Is this not a suitable scenario for an Html parser?_问答_开发者

Is this not a suitable scenario for an Html parser?

开发者 https://www.devze.com 2023-03-22 18:52 出处：网络

I have to deal with malformed Html and Html tags inside Html attributes: <p class=\"<sometag attr=\"something\"></sometag>\">

I have to deal with malformed Html and Html tags inside Html attributes:

<p class="<sometag attr="something"></sometag>">   
    <a href="<someothertag></someothertag">Link</a>
</p>

I tried using HtmlAgilityPack to parse out the content but when you load the above code into an HtmlDocument, the OuterHtml outputs:

<p class="<sometag开发者_如何学Go attr=" something"="">">
    <a href="<someothertag></someothertag">Link</a>
</p>

The p tag becomes malformed and the someothertag inside the href attribute of the a tag is not recognized as a node (although it's really text inside an attribute, I would like it to be recognized as a tag).

Is there something else I can use to help me parse bad Html like this?

it's not valid html, so i don't think you can rely on an html parser to parse it.

You may be asking a lot of a parser since this is probably a rare case. You may need to solve this on your own.

The major problem I see is that there are sets of double quotes within the attribute value. Is it guaranteed that the markup will always have a matching closing character for every opening? In other words, for every < will there be a > and for every opening " or ', a matching closing mark?

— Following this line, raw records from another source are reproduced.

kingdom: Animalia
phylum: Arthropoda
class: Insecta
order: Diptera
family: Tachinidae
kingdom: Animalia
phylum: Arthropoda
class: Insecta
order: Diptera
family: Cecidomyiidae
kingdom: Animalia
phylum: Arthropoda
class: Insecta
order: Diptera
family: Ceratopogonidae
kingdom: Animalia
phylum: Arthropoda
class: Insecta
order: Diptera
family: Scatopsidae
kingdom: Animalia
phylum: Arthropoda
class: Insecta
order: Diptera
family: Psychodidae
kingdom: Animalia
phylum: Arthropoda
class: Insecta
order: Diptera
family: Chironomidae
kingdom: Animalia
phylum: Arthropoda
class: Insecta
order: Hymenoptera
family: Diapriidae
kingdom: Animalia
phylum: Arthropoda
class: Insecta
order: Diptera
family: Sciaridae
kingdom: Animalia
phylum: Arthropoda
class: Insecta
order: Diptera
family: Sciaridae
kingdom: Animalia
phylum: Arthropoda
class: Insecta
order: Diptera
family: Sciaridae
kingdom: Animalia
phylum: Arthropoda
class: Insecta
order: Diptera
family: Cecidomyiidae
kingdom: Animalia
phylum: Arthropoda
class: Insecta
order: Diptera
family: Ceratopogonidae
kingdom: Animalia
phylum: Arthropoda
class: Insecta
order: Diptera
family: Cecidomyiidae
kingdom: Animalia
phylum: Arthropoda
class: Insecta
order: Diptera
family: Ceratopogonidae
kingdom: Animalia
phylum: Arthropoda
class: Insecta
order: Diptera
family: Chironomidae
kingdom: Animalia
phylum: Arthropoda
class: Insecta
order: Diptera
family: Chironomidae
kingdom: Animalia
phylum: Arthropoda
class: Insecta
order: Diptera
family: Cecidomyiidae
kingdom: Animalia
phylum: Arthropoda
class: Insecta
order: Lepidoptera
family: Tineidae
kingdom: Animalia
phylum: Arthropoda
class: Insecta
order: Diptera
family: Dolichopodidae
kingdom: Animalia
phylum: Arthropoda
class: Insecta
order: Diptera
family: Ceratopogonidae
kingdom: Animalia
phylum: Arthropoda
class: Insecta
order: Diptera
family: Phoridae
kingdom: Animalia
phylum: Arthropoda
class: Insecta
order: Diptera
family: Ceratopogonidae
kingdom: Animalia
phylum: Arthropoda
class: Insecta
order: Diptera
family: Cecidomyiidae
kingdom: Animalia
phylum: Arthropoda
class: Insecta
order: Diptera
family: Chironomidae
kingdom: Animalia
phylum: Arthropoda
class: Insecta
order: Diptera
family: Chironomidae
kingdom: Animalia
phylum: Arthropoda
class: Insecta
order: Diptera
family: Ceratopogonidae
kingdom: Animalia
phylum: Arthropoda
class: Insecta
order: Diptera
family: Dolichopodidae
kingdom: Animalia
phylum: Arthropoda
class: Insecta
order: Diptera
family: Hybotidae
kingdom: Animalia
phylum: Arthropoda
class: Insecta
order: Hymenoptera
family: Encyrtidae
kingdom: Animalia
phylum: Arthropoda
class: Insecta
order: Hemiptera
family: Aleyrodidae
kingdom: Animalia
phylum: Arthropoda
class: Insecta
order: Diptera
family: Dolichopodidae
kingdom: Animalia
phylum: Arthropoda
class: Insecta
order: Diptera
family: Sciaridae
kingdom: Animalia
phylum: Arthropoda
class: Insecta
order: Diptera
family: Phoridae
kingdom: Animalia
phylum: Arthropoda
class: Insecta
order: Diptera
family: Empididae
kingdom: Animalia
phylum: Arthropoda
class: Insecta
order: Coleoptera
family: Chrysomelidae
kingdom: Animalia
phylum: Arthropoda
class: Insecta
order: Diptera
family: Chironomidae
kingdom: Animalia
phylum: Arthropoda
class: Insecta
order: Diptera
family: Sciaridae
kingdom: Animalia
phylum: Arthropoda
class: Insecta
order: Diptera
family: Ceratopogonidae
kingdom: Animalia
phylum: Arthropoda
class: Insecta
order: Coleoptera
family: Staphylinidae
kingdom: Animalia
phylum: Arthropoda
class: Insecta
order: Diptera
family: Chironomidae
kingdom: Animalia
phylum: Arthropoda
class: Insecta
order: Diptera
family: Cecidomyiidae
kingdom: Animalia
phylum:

If that's the case, my suggestion would be taking the source for an HTML parser such as Html Agility Pack and adding some functionality to the attribute parsing. Use a stack; for every opening character, push it, then read until you find another opening or closing character. If it's opening, push it, if it's closing, pop it.

Alternately, you could add detection for the less-than and greater-than characters in the attribute value and not recognize the end of the attribute value until all the contained tags are closed.

One other possible solution is to modify the source markup before passing it to the parser and changing the illegal characters in the attribute values to escaped characters (ampersand-semicolon). Unfortunately, this would require doing some preliminary parsing on your part.